Теперь он должен найти Анну Стину. Это самое главное, все остальное подождет.
19
Ответ от Свеннинга пришел очень быстро. Эмиль Винге отправился по указанному адресу. Спустился на Корабельную набережную. Навстречу ему могучий парень пытался вкатить тяжелую тачку с дровами вверх по довольно крутому склону Купеческой, но раз за разом терпел неудачу: булыжник был настолько щедро смазан жидкой грязью, что колеса тачки скользили.

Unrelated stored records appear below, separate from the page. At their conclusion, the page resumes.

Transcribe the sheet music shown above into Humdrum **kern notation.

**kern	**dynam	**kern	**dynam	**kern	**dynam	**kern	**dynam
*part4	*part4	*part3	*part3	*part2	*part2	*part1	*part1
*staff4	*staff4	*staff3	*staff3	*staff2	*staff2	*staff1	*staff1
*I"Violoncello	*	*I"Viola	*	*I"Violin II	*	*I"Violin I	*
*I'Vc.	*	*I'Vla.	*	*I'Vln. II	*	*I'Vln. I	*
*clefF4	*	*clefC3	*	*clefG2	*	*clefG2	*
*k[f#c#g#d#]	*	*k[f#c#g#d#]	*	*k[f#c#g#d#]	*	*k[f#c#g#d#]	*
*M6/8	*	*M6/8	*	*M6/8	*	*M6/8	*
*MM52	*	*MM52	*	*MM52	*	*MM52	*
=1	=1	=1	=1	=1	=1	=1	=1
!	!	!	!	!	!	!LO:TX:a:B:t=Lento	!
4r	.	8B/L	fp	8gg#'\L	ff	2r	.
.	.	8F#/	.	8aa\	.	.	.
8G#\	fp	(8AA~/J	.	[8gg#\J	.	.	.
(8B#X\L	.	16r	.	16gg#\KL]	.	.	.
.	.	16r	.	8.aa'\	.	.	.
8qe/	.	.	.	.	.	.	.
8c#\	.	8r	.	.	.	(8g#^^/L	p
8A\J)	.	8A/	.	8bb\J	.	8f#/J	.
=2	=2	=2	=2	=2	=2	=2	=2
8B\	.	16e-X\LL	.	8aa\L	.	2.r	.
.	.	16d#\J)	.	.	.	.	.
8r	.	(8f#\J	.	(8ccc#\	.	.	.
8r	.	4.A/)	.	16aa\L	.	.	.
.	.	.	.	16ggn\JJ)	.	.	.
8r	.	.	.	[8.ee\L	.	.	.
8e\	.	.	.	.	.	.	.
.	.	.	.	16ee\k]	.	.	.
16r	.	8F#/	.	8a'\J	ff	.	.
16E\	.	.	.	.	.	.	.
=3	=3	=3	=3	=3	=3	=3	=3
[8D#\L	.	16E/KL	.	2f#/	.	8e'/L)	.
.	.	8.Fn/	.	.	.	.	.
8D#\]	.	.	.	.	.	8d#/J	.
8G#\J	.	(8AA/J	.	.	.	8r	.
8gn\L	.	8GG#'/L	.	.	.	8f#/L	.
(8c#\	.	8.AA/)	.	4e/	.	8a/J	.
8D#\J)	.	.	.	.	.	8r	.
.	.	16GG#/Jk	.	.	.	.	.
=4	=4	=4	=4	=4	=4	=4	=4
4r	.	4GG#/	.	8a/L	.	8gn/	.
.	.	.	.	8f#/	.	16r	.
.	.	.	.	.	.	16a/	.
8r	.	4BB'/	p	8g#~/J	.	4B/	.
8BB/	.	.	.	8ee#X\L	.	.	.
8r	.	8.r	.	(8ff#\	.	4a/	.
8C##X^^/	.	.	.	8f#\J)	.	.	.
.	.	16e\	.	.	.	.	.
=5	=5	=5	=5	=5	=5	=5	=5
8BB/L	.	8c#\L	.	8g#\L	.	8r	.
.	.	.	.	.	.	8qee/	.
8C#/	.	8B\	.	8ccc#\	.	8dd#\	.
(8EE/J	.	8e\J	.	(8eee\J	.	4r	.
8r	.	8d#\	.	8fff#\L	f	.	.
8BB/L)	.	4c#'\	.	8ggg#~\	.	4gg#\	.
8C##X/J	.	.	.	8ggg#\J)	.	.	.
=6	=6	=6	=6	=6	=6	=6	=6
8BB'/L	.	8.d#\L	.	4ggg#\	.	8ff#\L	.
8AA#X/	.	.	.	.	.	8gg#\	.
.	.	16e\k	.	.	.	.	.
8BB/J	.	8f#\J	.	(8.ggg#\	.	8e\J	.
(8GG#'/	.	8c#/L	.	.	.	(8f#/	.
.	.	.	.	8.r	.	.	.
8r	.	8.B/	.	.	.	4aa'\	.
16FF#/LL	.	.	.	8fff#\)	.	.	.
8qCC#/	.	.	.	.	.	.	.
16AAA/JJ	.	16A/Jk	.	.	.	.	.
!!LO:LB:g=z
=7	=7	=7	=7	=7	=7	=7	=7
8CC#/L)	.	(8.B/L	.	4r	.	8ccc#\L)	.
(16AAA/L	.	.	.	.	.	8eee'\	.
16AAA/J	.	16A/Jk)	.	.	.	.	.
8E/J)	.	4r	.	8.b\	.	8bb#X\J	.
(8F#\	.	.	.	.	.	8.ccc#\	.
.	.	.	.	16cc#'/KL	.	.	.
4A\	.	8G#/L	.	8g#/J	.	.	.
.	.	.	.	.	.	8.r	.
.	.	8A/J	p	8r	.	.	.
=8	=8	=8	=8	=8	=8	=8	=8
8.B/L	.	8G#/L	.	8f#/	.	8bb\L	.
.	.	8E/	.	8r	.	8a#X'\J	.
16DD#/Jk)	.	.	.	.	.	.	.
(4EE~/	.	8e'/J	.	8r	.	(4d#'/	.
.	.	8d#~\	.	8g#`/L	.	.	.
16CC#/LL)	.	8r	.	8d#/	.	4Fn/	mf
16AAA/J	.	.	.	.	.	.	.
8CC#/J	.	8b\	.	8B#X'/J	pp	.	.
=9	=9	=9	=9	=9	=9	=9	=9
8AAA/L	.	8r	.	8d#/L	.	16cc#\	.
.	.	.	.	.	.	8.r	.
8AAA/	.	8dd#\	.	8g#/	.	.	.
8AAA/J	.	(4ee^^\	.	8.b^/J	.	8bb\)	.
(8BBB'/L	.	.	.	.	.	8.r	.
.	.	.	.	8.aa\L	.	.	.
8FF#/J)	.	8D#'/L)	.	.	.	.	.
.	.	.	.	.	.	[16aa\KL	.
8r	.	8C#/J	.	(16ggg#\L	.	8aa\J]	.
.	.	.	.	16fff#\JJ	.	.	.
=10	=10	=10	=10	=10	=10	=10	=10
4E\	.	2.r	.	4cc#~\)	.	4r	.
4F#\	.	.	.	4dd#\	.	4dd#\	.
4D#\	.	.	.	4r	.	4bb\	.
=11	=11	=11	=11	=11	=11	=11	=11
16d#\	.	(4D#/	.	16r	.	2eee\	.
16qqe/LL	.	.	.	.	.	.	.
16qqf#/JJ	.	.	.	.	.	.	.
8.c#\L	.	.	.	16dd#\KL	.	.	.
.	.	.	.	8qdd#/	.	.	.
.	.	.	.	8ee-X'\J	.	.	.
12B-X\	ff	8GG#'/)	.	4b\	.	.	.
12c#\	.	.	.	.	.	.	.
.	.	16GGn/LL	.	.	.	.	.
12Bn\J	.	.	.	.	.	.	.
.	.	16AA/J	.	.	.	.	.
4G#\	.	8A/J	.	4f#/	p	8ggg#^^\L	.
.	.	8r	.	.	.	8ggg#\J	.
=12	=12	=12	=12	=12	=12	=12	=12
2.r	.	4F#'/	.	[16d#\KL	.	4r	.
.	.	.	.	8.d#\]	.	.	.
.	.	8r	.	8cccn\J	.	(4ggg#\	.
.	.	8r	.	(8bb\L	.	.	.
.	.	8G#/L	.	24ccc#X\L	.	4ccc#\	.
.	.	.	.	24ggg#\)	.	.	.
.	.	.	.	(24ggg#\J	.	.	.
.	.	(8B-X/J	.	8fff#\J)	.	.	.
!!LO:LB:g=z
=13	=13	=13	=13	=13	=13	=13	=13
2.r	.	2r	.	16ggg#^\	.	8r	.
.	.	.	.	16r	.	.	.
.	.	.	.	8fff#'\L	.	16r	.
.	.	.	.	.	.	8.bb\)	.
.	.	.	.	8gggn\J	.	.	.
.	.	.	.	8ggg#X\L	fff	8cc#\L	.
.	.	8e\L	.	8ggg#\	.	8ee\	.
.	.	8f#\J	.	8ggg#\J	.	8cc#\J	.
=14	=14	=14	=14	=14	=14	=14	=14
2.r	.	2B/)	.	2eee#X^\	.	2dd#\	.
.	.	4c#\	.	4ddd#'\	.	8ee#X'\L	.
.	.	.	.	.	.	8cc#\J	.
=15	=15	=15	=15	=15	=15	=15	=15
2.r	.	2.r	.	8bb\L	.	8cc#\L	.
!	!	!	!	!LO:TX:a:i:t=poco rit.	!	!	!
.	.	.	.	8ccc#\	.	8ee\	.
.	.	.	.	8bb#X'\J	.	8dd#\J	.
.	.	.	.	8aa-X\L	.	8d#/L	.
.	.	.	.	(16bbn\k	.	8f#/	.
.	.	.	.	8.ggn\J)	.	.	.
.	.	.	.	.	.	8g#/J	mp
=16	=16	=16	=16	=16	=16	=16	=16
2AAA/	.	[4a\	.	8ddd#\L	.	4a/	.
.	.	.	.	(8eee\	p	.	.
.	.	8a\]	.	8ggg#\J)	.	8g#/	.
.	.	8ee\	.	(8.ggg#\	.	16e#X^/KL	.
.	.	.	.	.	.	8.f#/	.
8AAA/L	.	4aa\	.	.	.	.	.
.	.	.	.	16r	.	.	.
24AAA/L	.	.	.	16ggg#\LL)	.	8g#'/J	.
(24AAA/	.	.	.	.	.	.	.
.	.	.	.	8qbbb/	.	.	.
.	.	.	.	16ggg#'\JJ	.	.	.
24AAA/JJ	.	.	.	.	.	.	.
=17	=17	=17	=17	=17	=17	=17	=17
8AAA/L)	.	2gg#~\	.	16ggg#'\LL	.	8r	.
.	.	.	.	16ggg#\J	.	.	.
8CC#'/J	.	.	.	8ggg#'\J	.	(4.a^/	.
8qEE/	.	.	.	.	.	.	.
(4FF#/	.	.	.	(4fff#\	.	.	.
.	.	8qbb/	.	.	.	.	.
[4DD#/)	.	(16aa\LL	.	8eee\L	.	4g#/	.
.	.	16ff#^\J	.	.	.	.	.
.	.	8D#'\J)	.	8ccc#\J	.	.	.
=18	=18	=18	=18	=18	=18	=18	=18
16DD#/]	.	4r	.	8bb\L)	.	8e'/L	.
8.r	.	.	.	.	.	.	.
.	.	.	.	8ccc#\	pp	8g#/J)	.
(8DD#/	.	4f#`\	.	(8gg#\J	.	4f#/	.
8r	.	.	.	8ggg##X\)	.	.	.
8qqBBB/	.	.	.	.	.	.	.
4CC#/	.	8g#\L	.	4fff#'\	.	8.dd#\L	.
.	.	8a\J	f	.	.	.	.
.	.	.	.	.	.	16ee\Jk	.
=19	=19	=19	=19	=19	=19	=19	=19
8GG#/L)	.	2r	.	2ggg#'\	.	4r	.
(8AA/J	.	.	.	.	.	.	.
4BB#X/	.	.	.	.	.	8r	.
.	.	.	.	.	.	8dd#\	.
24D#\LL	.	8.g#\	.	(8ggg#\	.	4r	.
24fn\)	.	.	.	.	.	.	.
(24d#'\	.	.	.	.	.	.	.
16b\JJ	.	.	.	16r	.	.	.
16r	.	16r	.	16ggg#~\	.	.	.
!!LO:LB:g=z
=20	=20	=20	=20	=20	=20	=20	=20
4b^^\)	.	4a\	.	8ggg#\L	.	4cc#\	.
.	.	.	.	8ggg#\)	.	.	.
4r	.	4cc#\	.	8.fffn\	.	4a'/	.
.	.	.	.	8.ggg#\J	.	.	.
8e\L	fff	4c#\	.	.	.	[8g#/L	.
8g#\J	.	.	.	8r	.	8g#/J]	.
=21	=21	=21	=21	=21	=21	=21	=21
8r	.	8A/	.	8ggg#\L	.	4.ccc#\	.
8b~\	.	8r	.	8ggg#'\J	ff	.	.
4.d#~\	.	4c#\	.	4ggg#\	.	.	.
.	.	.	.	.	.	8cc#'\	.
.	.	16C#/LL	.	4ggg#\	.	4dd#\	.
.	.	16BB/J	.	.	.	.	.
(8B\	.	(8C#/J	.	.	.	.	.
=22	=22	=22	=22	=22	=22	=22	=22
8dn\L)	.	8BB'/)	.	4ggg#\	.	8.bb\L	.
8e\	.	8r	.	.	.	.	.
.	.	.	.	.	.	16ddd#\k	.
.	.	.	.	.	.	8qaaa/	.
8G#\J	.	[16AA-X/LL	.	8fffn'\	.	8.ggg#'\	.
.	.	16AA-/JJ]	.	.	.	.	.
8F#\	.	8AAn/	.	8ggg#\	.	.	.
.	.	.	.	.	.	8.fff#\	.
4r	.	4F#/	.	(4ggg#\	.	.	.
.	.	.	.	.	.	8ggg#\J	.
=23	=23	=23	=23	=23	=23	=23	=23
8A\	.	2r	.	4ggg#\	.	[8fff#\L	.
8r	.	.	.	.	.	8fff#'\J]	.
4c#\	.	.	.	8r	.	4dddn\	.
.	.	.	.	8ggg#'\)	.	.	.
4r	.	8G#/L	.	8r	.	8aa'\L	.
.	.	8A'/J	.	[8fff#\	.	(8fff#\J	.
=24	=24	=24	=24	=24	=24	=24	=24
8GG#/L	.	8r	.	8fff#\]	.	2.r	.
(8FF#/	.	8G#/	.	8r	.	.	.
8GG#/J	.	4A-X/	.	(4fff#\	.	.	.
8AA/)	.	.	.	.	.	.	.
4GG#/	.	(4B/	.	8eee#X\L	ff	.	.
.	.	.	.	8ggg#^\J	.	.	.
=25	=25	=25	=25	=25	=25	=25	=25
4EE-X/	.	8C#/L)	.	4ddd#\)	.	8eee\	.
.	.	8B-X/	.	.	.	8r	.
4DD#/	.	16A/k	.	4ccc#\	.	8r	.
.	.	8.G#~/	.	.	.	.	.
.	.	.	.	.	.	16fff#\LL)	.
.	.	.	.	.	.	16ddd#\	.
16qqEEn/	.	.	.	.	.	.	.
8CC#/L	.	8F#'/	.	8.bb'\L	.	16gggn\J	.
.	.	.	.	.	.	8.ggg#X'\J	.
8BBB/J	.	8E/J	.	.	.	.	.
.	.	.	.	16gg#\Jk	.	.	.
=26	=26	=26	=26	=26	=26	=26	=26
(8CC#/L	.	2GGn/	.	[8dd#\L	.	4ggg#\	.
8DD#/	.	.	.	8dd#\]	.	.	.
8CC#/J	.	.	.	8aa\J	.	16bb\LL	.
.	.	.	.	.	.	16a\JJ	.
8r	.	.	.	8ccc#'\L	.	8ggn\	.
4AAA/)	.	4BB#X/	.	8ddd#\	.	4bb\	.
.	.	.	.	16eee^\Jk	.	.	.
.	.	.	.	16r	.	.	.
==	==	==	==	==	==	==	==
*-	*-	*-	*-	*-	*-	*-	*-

Вниз идти легче, но надо соблюдать осторожность. Он нашел нужный дом и поднялся на второй этаж. Ему показали дверь. Маленькая, но очень опрятная канцелярия. В изразцовой печи с веселым треском догорает ворох сучьев. Человека, открывшего дверь и тут же торопливо занявшего место за письменным столом, зовут Паллиндер. Лыс, как колено. Парик из овечьей шерсти небрежно повешен на спинку стула. На столе письменный прибор, хрустальный графин и два бокала с затейливыми монограммами. Сам Паллиндер маленький, розовощекий, излишне полный. Неудивительно при сидячем роде деятельности, которой он посвятил жизнь. Кончик носа оседлали очки — скорее всего, необходимые только для чтения, потому что он смотрел на Винге не сквозь все больше входящее в моду оптическое усовершенствование, а поверх.
— Итак, господин Винге? — спросил он чуть ли не извиняющимся тоном.
Винге насторожился. Почему Паллиндер назвал его но фамилии? Он же даже не успел представиться.
— Вы меня ждали? — спросил он настороженно, но загадка тут же разрешилась.
— Разумеется! Само собой! Думаю, и вы, и я получили письма от Свеннинга одновременно. Только… прошу меня извинить, я ждал, что вас будет двое.
Накануне Винге дважды заходил к Карделю, и оба раза натыкался на запертую дверь. На стук никто не откликнулся.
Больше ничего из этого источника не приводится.